Text provided:
+---+

Thursday, June 28, 2012
Sunday, June 24, 2012
If you’re not a buyer who is completely clear on whether you want to buy an older home or a new-ish one, here are some of the factors to consider, pro and con, as you compare and contrast homes built in different eras:
1. The Charm Factor. Obviously, “older” and “newer” are relative terms. If your area is one where “older” homes are those which were built in the ‘60s or ‘70s, you might not find them to be particularly charming. But many buyers do find there to be a particular charm and aesthetic detail in homes built in the early part of the last century - from the 1900’s to the 1940’s, say - that is uber-attractive and decidedly craveable. (To be fair, in some areas, the Eichlers and other modern styles of the mid-century are seen as having similar cachet as much older homes, especially when compared to 80s, 90s and later construction.)
The Tudors, Victorians, Craftsmans and other classic styles and eras tend to have strong appeal to large groups of home buyers, as do the maturity of the trees and other details, from lights to benches to outdoor staircases, lining the streets on which such homes were built.
Buyers who are committed to having this “Charm Factor” in their lives and their homes are not likely to find this particular feel in newer neighborhoods, though many builders and subdivisions do make an effort to replicate the best qualities of older homes and neighborhoods with reproduction features.

+---+

Material supplied:
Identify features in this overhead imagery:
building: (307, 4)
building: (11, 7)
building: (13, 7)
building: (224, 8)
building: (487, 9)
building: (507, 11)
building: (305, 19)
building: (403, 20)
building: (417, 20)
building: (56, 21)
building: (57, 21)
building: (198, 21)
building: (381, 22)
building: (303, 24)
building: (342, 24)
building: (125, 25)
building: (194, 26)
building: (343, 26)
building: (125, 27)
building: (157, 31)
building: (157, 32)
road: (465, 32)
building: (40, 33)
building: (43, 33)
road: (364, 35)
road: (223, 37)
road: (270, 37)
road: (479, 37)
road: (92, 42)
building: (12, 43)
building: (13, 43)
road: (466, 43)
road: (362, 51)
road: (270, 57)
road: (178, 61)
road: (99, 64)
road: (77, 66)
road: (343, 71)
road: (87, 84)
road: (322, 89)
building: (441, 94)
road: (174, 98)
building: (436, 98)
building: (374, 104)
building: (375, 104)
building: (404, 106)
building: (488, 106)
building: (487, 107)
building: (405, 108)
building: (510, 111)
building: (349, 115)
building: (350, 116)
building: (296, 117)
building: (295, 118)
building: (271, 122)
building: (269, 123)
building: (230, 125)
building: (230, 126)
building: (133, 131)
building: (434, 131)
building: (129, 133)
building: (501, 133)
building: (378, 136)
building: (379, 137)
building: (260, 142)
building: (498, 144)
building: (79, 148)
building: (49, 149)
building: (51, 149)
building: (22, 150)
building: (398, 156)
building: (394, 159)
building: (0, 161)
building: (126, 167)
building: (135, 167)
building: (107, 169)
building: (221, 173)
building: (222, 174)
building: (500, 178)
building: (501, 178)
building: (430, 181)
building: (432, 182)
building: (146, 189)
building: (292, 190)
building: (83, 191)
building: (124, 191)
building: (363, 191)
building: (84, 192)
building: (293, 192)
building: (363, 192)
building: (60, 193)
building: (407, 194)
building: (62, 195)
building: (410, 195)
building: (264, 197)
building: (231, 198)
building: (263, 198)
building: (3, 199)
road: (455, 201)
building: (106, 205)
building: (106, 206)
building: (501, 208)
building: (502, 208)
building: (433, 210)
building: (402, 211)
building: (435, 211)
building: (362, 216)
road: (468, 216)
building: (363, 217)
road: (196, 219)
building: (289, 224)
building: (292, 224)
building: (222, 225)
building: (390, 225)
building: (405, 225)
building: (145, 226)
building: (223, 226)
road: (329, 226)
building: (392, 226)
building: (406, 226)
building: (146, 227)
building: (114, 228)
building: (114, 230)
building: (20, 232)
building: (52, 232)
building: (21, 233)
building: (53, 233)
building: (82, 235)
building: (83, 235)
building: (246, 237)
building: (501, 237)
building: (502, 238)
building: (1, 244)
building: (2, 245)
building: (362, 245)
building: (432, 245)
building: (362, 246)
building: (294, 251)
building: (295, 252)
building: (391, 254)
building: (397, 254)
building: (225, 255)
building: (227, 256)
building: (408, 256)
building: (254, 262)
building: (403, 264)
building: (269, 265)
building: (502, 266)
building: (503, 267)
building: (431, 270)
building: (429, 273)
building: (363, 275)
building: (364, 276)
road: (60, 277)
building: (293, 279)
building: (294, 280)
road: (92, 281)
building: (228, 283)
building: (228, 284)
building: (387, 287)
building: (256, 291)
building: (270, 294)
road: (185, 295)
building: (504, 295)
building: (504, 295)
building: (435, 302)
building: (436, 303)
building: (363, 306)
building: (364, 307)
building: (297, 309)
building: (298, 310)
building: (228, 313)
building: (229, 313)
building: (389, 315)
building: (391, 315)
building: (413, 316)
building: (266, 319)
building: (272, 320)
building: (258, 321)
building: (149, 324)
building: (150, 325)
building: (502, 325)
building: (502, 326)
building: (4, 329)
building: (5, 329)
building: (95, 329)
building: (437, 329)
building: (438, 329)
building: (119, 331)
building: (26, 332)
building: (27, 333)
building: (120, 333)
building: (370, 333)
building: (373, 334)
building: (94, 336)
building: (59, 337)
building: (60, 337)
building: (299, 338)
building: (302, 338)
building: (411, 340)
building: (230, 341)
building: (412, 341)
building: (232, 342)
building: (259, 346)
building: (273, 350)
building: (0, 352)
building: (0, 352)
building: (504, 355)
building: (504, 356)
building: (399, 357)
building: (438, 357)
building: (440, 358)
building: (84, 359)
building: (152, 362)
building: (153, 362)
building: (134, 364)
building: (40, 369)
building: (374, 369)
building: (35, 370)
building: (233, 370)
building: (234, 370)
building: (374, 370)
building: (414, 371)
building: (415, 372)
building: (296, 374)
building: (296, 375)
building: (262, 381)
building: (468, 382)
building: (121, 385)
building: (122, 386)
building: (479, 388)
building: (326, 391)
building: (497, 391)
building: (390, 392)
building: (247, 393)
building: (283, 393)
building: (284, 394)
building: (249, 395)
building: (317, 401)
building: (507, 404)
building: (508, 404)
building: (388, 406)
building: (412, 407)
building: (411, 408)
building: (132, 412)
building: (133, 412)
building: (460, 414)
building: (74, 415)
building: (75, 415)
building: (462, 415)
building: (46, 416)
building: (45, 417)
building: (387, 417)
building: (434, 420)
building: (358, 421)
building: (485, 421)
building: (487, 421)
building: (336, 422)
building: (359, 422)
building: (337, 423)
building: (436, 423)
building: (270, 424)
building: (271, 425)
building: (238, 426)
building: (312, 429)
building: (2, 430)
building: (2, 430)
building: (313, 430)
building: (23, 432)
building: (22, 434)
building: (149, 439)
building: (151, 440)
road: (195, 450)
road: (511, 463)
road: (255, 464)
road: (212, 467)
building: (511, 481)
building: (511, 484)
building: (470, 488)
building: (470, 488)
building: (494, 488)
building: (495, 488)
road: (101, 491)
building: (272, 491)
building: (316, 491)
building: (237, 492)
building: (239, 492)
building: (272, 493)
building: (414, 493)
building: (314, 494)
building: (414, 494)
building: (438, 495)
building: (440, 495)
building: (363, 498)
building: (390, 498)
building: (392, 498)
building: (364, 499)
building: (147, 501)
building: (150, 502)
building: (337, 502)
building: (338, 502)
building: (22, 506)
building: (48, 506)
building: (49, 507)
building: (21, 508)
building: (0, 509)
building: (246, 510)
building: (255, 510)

+---+

Tasks to perform:
• A. Rewrite the text on older and newer homes starting with "The Tudors, Victorians, Craftsmans" and going on through "homes were built.", swapping "benches" for "fences".
• B. Write the next part of the text on choosing between older and newer homes, picking up after its final sentence.

Replies:
• A.
The Tudors, Victorians, Craftsmans and other classic styles and eras tend to have strong appeal to large groups of home buyers, as do the maturity of the trees and other details, from lights to fences to outdoor staircases, lining the streets on which such homes were built.

• B.
2. Neighborhood establishment. Having hundred-year-old trees along the streets can be a critical plus point of living in an older home, but so are the many other upsides of an established neighborhood, from well-developed parks with great recreational programming to long-time standout school districts, to great neighborhood infrastructures for things like neighborhood Watch Groups, email listservs, annual block parties and farmer’s markets. That said, not every “older” neighborhood has these benefits; and many older neighborhoods come with longstanding issues like neighbor conflicts, eyesore or blighted properties and even ongoing challenges with crime, traffic and noise.
On other other hand, some newer neighborhoods haven’t “taken” yet, and it can be difficult to project how the neighborhood will evolve over time. But you can’t necessarily dismiss every newer neighborhood out of hand. Some developers and cities have gone to great lengths to imbue newer subdivisions with some of what was great about - or missing from - older, nearby areas. You might find that “newer” neighborhoods in some towns are more likely than nearby older areas to have amenities like dog parks, newer clubhouse and recreational facilities, schools and stores interspersed well and walkably into the neighborhood and better infrastructure when it comes to lighting, street width, parking and public transportation.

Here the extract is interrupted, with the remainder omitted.